I was just using that book as an example of how complicated the topic was!
So you can't prove anything about anyone. No test can qualify or disqualify anyone. What about writing code? Isn't that a kind of basic test of intelligence? Or do you hold that anyone can write as well as anyone else, and there's no fundamental logic or critical thinking needed as long as they're properly trained? If that's true, why all this bother about who to hire -- can't we just hire anybody, and find them equally useful or useless in their jobs?

You've gotta measure people somehow in order to hire them, right?

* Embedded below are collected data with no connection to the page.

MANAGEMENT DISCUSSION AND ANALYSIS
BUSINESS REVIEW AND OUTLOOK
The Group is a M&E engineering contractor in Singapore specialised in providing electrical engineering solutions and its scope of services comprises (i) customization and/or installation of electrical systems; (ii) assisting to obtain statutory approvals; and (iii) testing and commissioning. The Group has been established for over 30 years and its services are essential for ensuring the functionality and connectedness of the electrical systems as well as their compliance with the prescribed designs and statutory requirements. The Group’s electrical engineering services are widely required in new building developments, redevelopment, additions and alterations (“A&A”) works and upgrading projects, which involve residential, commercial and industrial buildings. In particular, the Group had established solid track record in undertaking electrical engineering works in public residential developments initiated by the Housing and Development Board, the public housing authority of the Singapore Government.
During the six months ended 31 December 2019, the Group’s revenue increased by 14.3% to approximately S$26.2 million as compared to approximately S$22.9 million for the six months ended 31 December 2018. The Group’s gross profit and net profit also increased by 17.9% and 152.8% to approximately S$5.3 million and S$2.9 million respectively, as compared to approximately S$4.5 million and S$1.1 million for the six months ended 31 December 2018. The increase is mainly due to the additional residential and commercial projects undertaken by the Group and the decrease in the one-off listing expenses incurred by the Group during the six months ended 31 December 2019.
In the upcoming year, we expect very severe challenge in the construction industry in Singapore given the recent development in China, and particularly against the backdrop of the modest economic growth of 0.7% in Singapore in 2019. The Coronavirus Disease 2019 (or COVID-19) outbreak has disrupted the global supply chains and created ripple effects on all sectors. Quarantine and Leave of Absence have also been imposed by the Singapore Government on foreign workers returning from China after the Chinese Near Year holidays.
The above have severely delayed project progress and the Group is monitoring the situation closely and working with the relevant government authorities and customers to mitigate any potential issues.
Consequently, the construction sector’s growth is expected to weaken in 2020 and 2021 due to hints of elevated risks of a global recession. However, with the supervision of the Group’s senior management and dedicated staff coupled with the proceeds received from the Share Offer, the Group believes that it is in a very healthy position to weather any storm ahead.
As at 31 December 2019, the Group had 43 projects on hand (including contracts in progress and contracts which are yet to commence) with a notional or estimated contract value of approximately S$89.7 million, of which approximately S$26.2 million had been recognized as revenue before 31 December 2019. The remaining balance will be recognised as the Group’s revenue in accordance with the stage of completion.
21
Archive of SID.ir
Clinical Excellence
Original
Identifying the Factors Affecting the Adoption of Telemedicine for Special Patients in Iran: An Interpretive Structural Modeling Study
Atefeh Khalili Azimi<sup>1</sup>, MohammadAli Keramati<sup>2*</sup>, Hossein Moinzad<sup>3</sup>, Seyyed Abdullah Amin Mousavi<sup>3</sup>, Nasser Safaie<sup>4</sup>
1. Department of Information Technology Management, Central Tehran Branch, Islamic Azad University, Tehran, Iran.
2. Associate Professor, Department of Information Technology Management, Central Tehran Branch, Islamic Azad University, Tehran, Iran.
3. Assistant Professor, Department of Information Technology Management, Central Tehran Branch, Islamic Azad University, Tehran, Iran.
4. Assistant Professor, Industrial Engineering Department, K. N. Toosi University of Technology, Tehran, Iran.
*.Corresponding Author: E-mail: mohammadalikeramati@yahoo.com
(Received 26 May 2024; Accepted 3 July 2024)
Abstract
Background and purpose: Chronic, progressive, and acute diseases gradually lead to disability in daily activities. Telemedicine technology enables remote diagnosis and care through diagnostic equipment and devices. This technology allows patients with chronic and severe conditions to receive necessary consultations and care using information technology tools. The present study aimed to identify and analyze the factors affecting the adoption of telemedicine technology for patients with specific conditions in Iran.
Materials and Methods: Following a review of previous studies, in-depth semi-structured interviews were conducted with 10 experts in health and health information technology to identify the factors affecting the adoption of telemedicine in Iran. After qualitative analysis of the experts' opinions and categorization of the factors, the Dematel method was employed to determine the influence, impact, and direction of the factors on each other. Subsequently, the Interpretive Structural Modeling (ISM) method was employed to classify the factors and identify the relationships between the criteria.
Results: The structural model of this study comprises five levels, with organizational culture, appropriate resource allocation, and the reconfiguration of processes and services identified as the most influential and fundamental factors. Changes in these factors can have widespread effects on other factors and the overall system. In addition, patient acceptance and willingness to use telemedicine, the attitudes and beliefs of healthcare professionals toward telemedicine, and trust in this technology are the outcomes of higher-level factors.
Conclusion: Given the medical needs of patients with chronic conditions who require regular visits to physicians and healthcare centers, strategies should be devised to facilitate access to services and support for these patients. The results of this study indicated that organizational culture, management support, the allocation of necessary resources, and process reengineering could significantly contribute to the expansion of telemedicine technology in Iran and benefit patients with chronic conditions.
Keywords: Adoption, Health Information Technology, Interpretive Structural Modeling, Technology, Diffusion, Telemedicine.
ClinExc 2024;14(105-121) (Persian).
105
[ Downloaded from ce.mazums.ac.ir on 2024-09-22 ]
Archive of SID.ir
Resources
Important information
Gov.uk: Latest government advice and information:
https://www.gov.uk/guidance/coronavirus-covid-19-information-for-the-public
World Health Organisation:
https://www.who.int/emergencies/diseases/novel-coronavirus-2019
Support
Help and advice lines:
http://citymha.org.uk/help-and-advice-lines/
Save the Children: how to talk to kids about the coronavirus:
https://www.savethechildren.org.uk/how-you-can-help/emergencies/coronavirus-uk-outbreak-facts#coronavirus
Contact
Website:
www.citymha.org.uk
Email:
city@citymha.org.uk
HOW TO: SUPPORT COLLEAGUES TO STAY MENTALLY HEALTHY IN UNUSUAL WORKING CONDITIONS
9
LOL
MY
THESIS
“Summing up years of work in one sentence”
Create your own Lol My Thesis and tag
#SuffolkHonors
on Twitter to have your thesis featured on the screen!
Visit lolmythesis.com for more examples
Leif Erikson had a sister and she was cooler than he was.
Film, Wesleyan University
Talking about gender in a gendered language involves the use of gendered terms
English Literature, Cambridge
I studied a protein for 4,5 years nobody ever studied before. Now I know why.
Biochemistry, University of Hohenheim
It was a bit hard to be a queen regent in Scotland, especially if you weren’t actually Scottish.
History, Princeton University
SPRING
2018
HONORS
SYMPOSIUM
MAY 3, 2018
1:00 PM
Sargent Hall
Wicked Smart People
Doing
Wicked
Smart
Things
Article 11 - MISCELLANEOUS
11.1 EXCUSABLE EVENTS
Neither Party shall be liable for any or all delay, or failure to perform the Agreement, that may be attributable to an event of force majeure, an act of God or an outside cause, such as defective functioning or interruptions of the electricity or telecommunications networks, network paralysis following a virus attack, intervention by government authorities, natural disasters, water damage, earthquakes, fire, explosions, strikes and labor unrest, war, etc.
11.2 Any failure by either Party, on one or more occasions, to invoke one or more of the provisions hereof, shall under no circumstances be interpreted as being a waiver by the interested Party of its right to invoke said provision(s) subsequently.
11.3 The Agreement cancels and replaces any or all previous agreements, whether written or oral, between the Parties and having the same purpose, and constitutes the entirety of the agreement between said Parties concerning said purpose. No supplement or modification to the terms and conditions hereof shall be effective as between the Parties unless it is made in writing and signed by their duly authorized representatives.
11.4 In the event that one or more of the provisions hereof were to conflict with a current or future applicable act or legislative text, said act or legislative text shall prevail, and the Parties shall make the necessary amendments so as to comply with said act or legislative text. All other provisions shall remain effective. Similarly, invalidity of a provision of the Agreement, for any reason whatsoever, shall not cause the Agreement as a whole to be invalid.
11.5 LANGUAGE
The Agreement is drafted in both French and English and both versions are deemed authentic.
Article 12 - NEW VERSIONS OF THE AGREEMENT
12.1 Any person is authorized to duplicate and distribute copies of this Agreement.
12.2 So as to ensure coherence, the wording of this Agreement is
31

You can spend all day talking about how unfair any possible test is, but the world will continue choosing people based on a multitude of criteria, most of which boil down to intelligence, and all I'm suggesting is that there are more efficient and less circumspect ways of doing that.

Right, and I said if you could create such a test there wouldn't be objections to it being used. But it is hardly a solved problem! The especial sticking point is actually showing that some general test really correlates with how well you do the specific job.

(Go and read the wikipedia article about the relevent court case: http://en.wikipedia.org/wiki/Griggs_v._Duke_Power_Co.)

The problem is that, yes from first principals, a biased test is not a true "measurement of intelligence test", however loads of tests that people have been calling "IQ tests", or are found in books called "Big Book of IQ Tests" or "Test your IQ" are biased. So the term has changed, and includes all these biased tests. If you, as a employer tried to do IQ tests, you would probably find it quite hard to find one that you could be sure wasn't biased.